Von Erika Martens

Die Stuttgarter wollen es wissen. Der kampferprobte Renommierbezirk der IG Metall will wieder einmal den Durchbruch bei den Tarifverhandlungen schaffen. Doch unumstritten ist der Anspruch der Baden-Württemberger nicht. Auch die Kollegen aus Nordrhein-Westfalen würden sich diesmal gern in der Vorreiterrolle sehen. Und der Vorstand in Frankfurt schweigt dazu bisher.

"Wenn’s einen GAU im AKW Neckar-Westheim gibt, dann können die in Nordrhein-Westfalen meinetwegen weitermachen", witzelte Alois Süß, Mitglied der Verhandlungskommission der IG Metall am Dienstag. An diesem Tag haben sich die Kommissionen von Arbeitgebern und Gewerkschaften im Schloßhotel Liebenstein getroffen, unweit des Kernkraftwerks von Neckar-Westheim. Zum ersten Mal in dieser Tarifrunde, in der es um die Durchsetzung der 35-Stunden-Woche und um fünf Prozent mehr Lohn geht, stellte sich jene Spannung ein, die das entscheidende Stadium von Tarifverhandlungen kennzeichnet. Doch wieder wurden sie ergebnislos abgebrochen, und es blieb völlig offen: Scheitern die Verhandlungen, gibt es Spitzengespräche, oder wird die Schlichtungsstelle angerufen – diese drei Möglichkeiten gibt es.

Angedeutet hatte sich die Zuspitzung schon Ende vergangener Woche, als sich Hans-Peter Stihl, der Verhandlungsführer der Arbeitgeber, und Ernst Eisenmann, der Stuttgarter IG Metall-Bezirksleiter, auf diesen achten Verhandlungstag im Tarifpoker 1987 geeinigt hatten – ein sicheres Zeichen dafür, daß die Zeit des Vorgeplänkels nun endgültig vorbei war; ein Zeichen aber ebenso dafür, daß auch die Arbeitgeber im Südwesten an einem Abschluß in ihrem Gebiet interessiert sind.

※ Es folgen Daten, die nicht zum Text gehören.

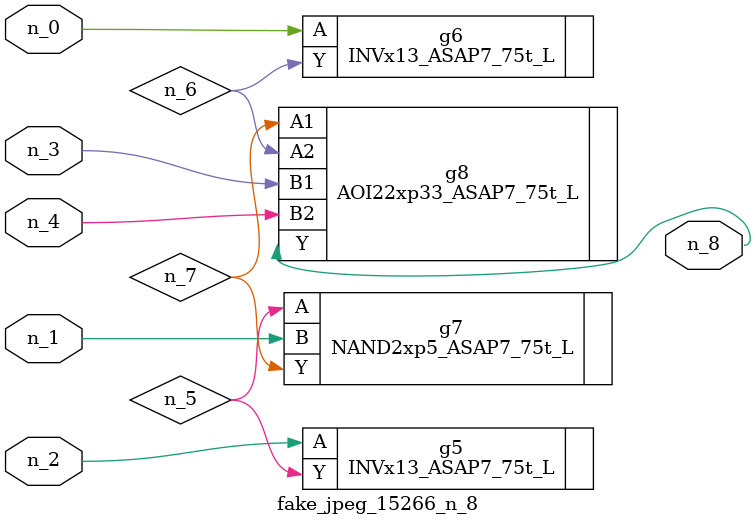
<source format=v>
module fake_jpeg_15266_n_8 (n_3, n_2, n_1, n_0, n_4, n_8);

input n_3;
input n_2;
input n_1;
input n_0;
input n_4;

output n_8;

wire n_6;
wire n_5;
wire n_7;

INVx13_ASAP7_75t_L g5 ( 
.A(n_2),
.Y(n_5)
);

INVx13_ASAP7_75t_L g6 ( 
.A(n_0),
.Y(n_6)
);

NAND2xp5_ASAP7_75t_L g7 ( 
.A(n_5),
.B(n_1),
.Y(n_7)
);

AOI22xp33_ASAP7_75t_L g8 ( 
.A1(n_7),
.A2(n_6),
.B1(n_3),
.B2(n_4),
.Y(n_8)
);


endmodule
</source>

Bis vor kurzem schien nämlich noch alles auf den Bezirk Nordrhein-Westfalen zuzulaufen. Dort legten die Unternehmer Anfang März ihr erstes, bisher einziges Angebot vor, dort rüstete sich die Gewerkschaft zum Endspurt. Doch obwohl die Unternehmervertreter in Baden-Württemberg diese Offerte nicht präsentierten, gediehen die Gespräche über all die vielen, wichtigen Einzelheiten im Tarifgeschäft hier besser als in allen anderen Bezirken.

Bei den Arbeitgebern wollten diesmal vor allem die kleinen und mittleren Unternehmen in der Metallindustrie ihren Einfluß auf das Ergebnis geltend machen. Sie waren mit dem Abschluß von 1984 gar nicht zufrieden gewesen und hatten ihrem Verband schwere Vorwürfe gemacht, als nach sieben Wochen Streik und einer Schlichtung durch den ehemaligen Chef der Bauarbeitergewerkschaft und Ex-Bundesminister Georg Leber die 38,5-Stunden-Woche beschlossen wurde. In Nordrhein-Westfalen aber haben die kleinen und mittleren Firmenvertreter, die insgesamt rund achtzig Prozent der Mitgliedsfirmen im Arbeitgeberverband Gesamtmetall stellen, das Sagen. Dort gibt es – anders als in Baden-Württemberg – nicht jene großen finanzkräftigen Firmen wie Daimler-Benz, Bosch oder Standard Elektrik Lorenz (SEL), die so oft in den Auseinandersetzungen der Vergangenheit die Kompromißlinie bestimmten.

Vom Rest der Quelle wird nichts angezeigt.